O(1) – The algorithm primarily uses semaphores or locks to coordinate the threads. These synchronization primitives occupy a fixed amount of memory regardless of how many numbers are printed (represented by N). The number of threads is constant (three: zero, even, and odd printers). Therefore, the space complexity is independent of the input size N, resulting in constant auxiliary space.

Edge Cases

Case	How to Handle
n is zero	The program should print only '0' once and then terminate gracefully without entering the loop.
n is one	The program should print '01' and then terminate.
n is negative	Treat n as zero, printing only '0' once and returning, or throw an IllegalArgumentException.

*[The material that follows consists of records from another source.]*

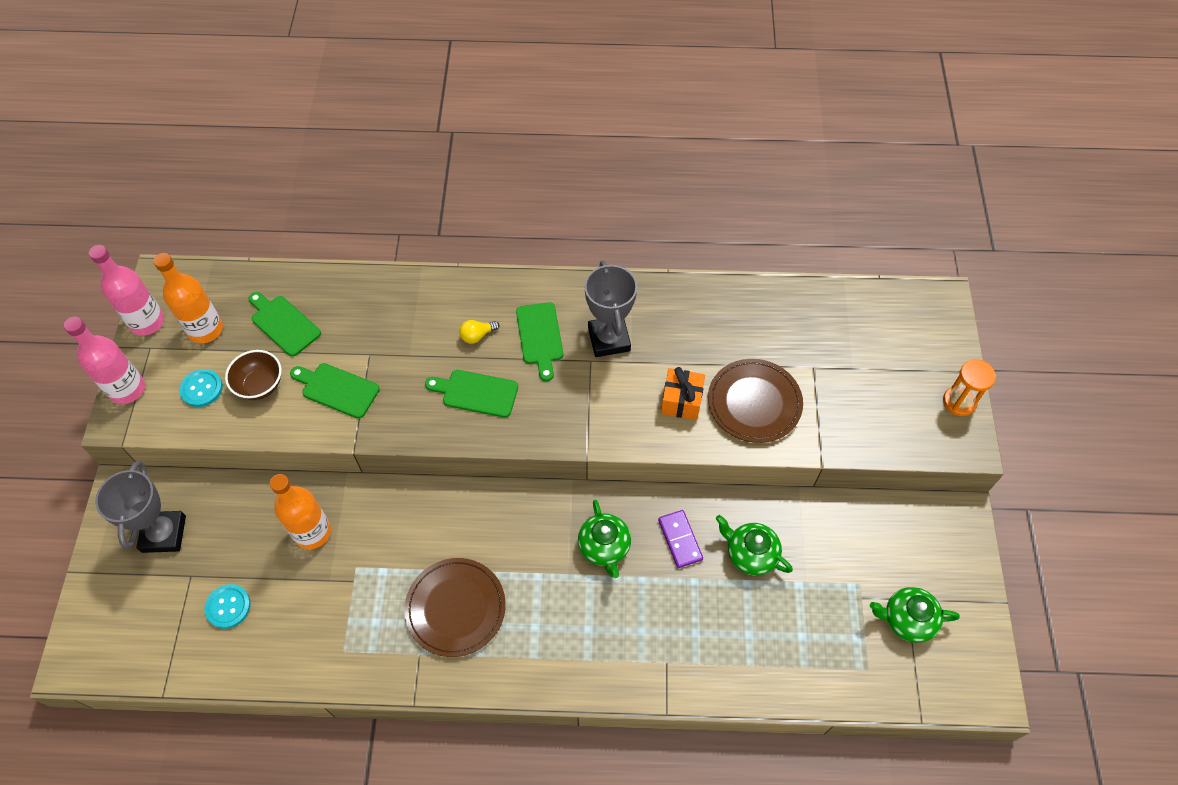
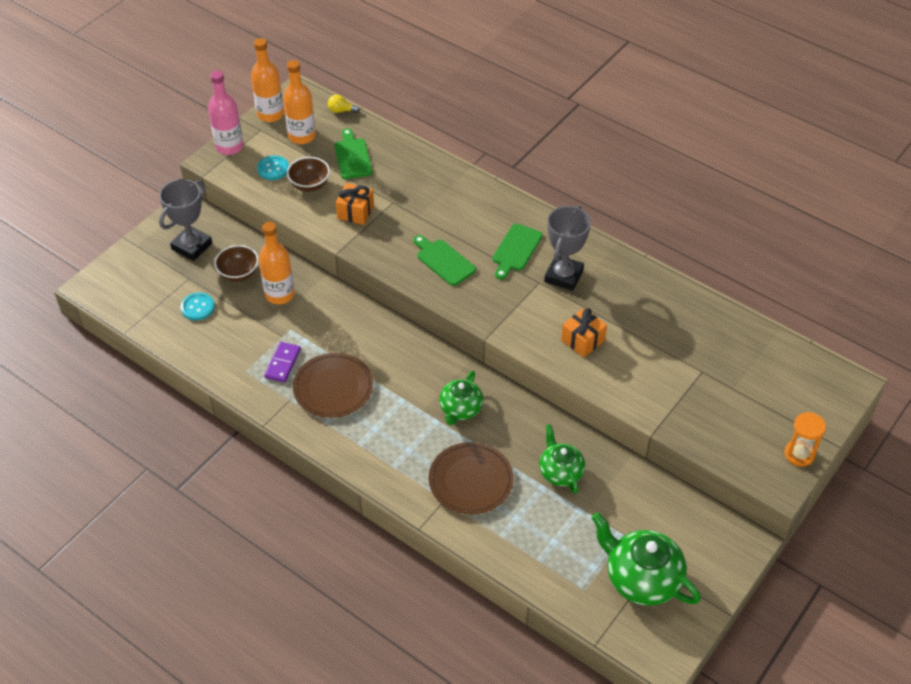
camera: 35 degrees right, 10 degrees down
(147, 322) = (270, 114): pink bottle -> orange bottle
(246, 535) = (238, 274): none -> brown bowl
(337, 389) = (355, 212): green cutting board -> orange gift
(477, 336) = (473, 227): yellow light bulb -> yellow light bulb (341, 111)
(680, 539) = (517, 435): purple domino -> purple domino (283, 363)
(754, 403) = (636, 369): brown plate -> brown plate (471, 480)
(907, 619) = (641, 578): green teapot -> green teapot, size x1.60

Large n leading to potential integer overflow when calculating even/odd numbers	Use a data type (like long) that can accommodate the range of numbers or implement overflow checks.
Thread starvation of one of the threads	Use proper synchronization mechanisms (e.g., Semaphores, Locks, Condition Variables) to ensure fair thread execution and prevent indefinite waiting.
Spurious wakeups affecting synchronization	Use while loops with condition variable checks to handle spurious wakeups correctly.
n is a very large number and printing becomes slow	Consider using a thread pool to print multiple numbers in parallel if output speed is critical for very large n.
Interrupting the threads while they are waiting	Handle InterruptedExceptions gracefully, allowing the threads to exit cleanly and stop the printing process.